My theory on larger organizations having this issue is that there's quite a lot of bloat and a lot of fear that if you're not doing anything, you will be restructured. Personally, I don't blame the teams who act and behave in this way - I would hold the senior leadership responsible for fixing the culture. Unfortunately, most are focused on business results as opposed to fixing softer things like culture. Someone needs to make it such that visibility and accountability are just irrelevant - everyone is in it together, succeed together and fail together.

What's been your experience?

PS. Just noticed you're in data science? Funny coincidence that I am as well.

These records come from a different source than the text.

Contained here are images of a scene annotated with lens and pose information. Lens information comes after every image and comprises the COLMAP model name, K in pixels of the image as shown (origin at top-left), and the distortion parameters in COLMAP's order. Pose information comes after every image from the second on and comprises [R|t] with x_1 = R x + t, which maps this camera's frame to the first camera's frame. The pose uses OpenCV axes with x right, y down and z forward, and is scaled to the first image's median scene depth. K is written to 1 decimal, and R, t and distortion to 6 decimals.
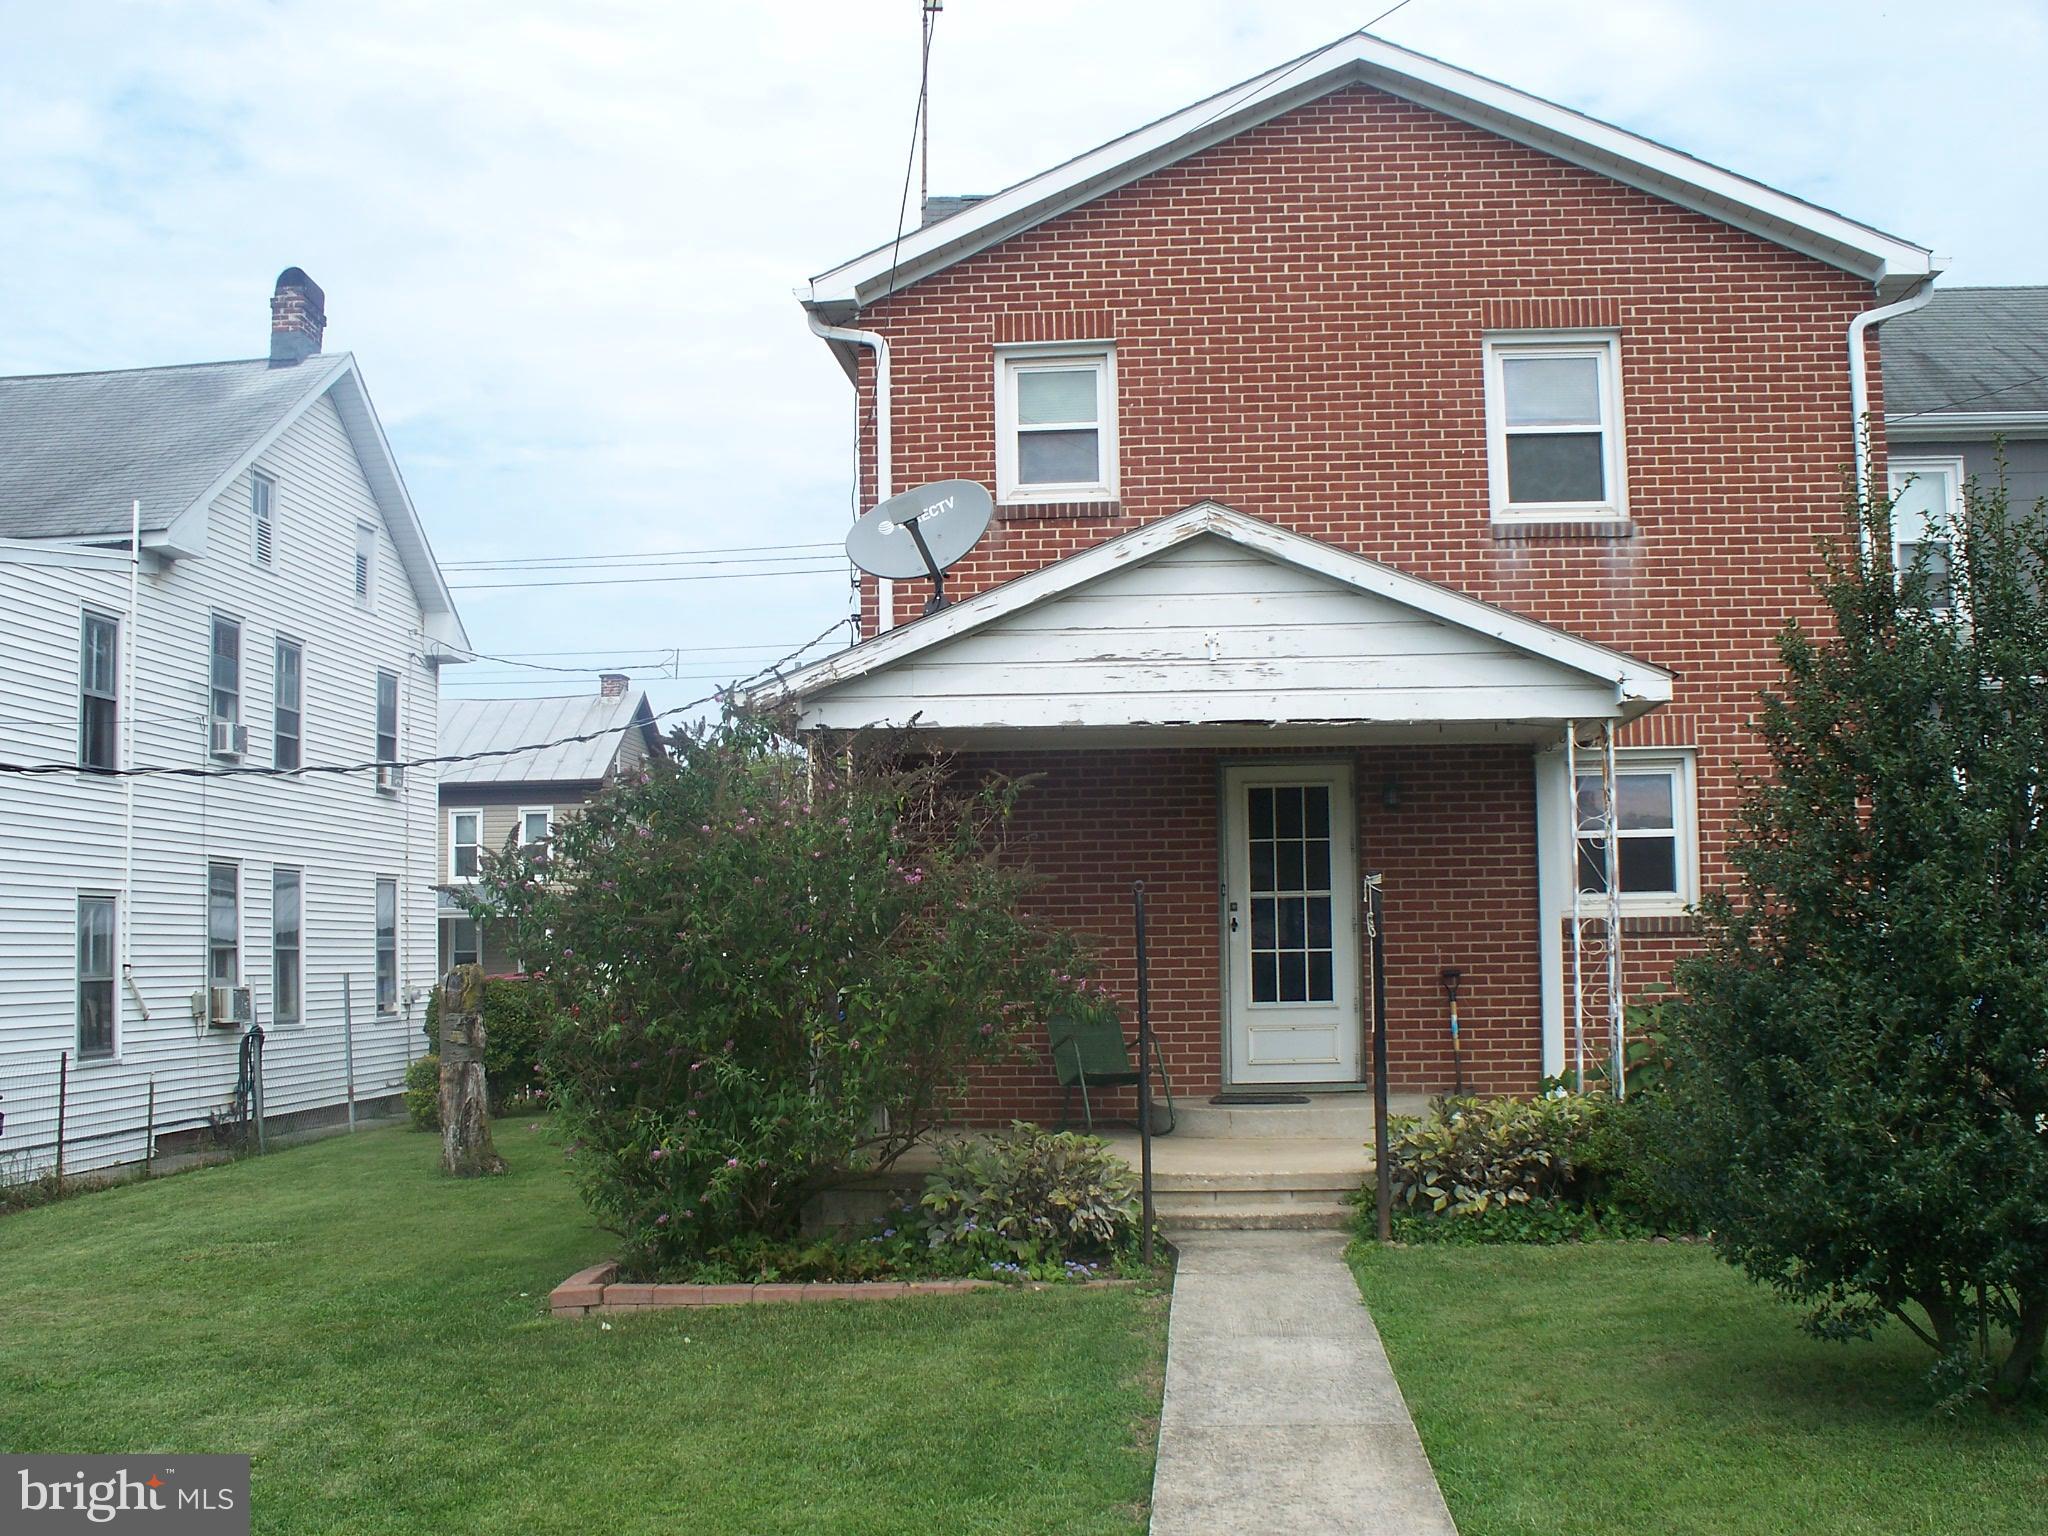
lens RADIAL K [[2218.1, 0, 990.4], [0, 2218.1, 776.0], [0, 0, 1]] dist [-0.233470, 0.264156]
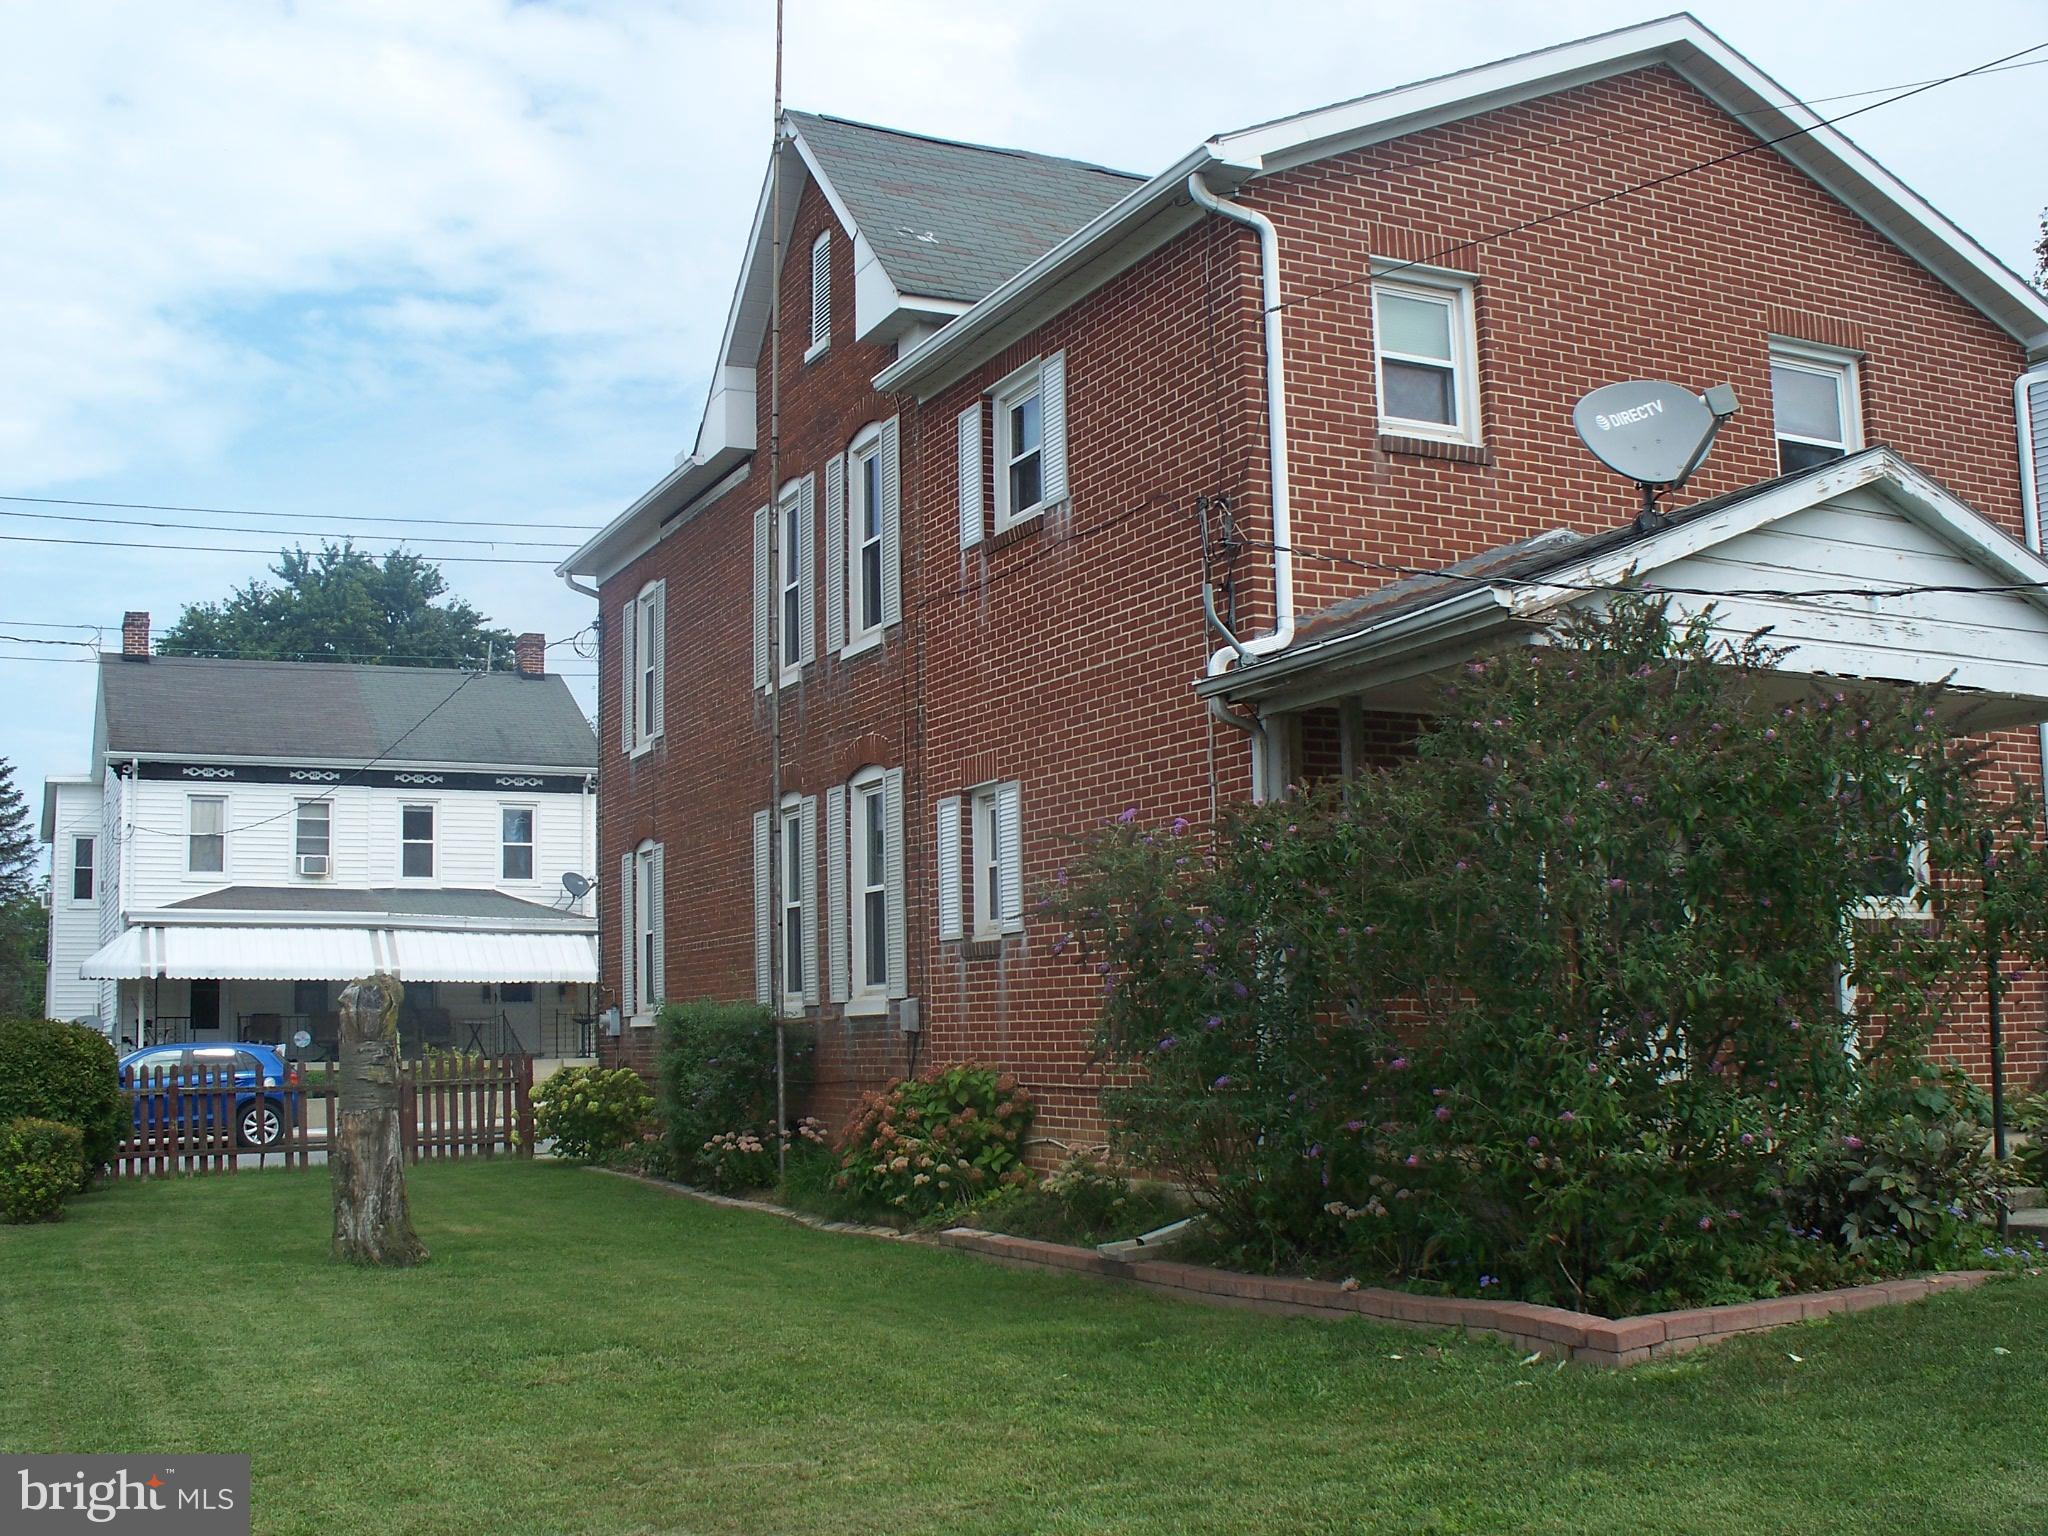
lens RADIAL K [[2218.1, 0, 990.4], [0, 2218.1, 776.0], [0, 0, 1]] dist [-0.233470, 0.264156]
pose [[0.852937, 0.063297, 0.518162, -0.592616], [-0.037288, 0.997473, -0.060469, 0.073974], [-0.520680, 0.032255, 0.853142, 0.354613]]
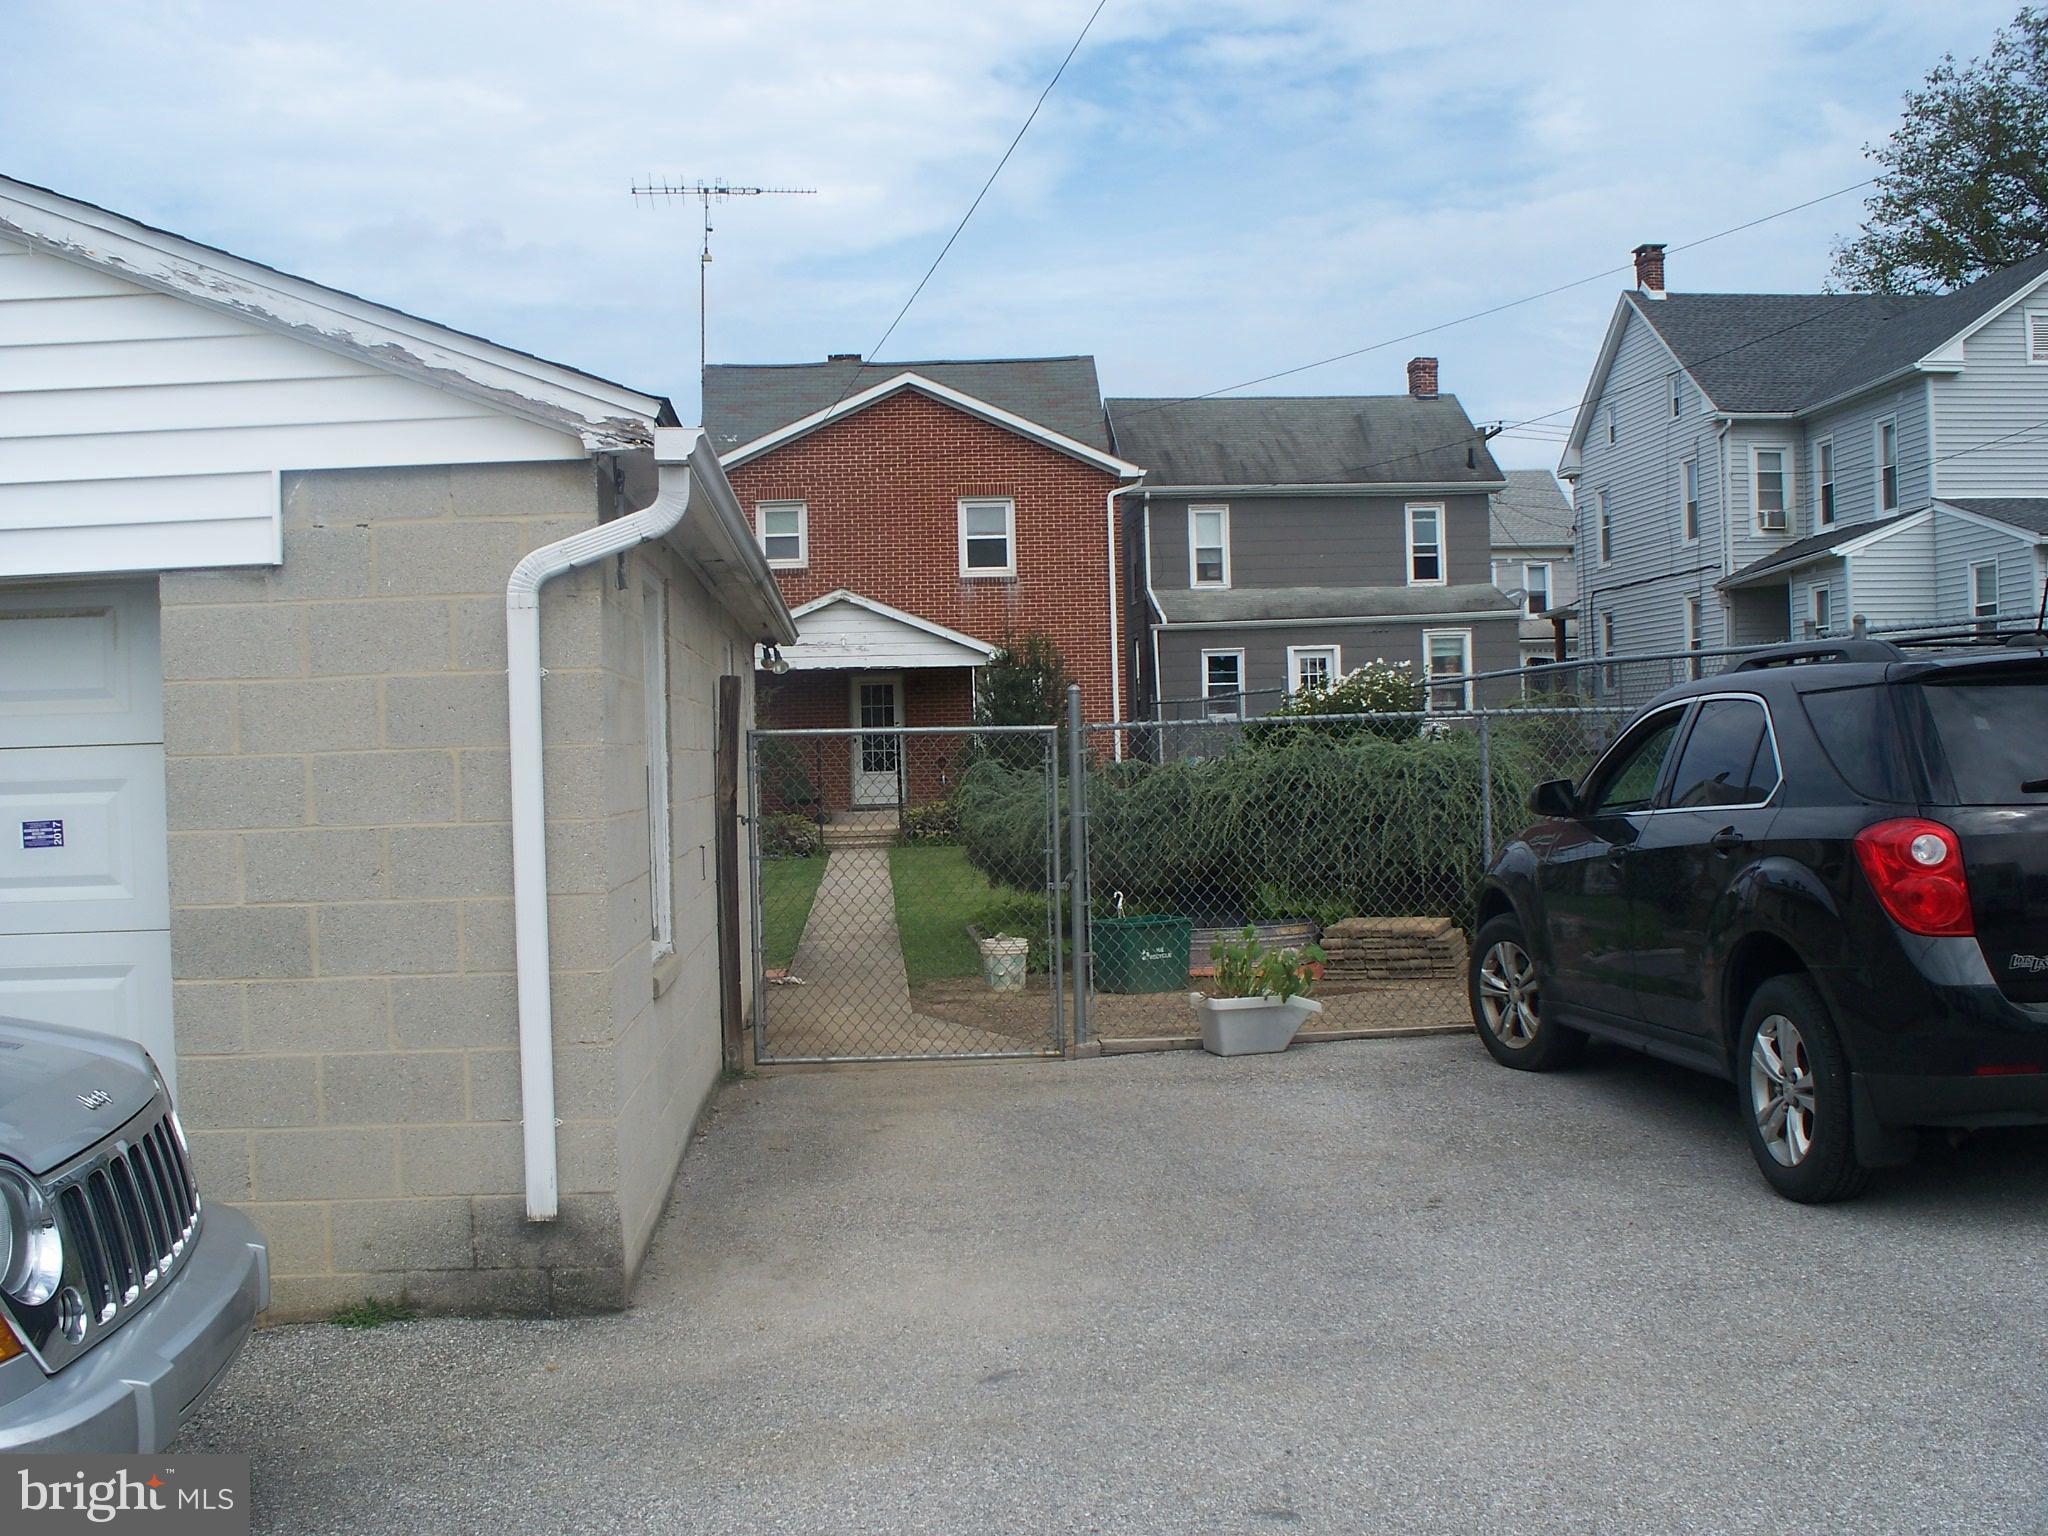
lens RADIAL K [[2162.0, 0, 1009.7], [0, 2162.0, 781.9], [0, 0, 1]] dist [-0.210886, 0.219072]
pose [[0.987402, -0.014753, 0.157541, -0.102509], [0.000663, 0.996021, 0.089114, -0.103993], [-0.158228, -0.087887, 0.983483, -1.436934]]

>My theory on larger organizations having this issue is that there's quite a lot of bloat and a lot of fear that if you're not doing anything, you will be restructured. Personally, I don't blame the teams who act and behave in this way - I would hold the senior leadership responsible for fixing the culture. Unfortunately, most are focused on business results as opposed to fixing softer things like culture. Someone needs to make it such that visibility and accountability are just irrelevant - everyone is in it together, succeed together and fail together.

Everything you've said matches what I've seen. For the most part I don't blame the teams either, especially teams like Data Engineering/Database who get blamed for everything even though they are downstream of a lot of data providers.

>PS. Just noticed you're in data science? Funny coincidence that I am as well.

One small benefit (or curse, depends on how you look at it) being in a Data Science role is that I get visibility into a lot of the business stuff (e.g. corporate strategy) that Engineering groups (in the Engineering Org) can be isolated from. It's an interesting (also, sometimes seemingly insane) space to be in right now.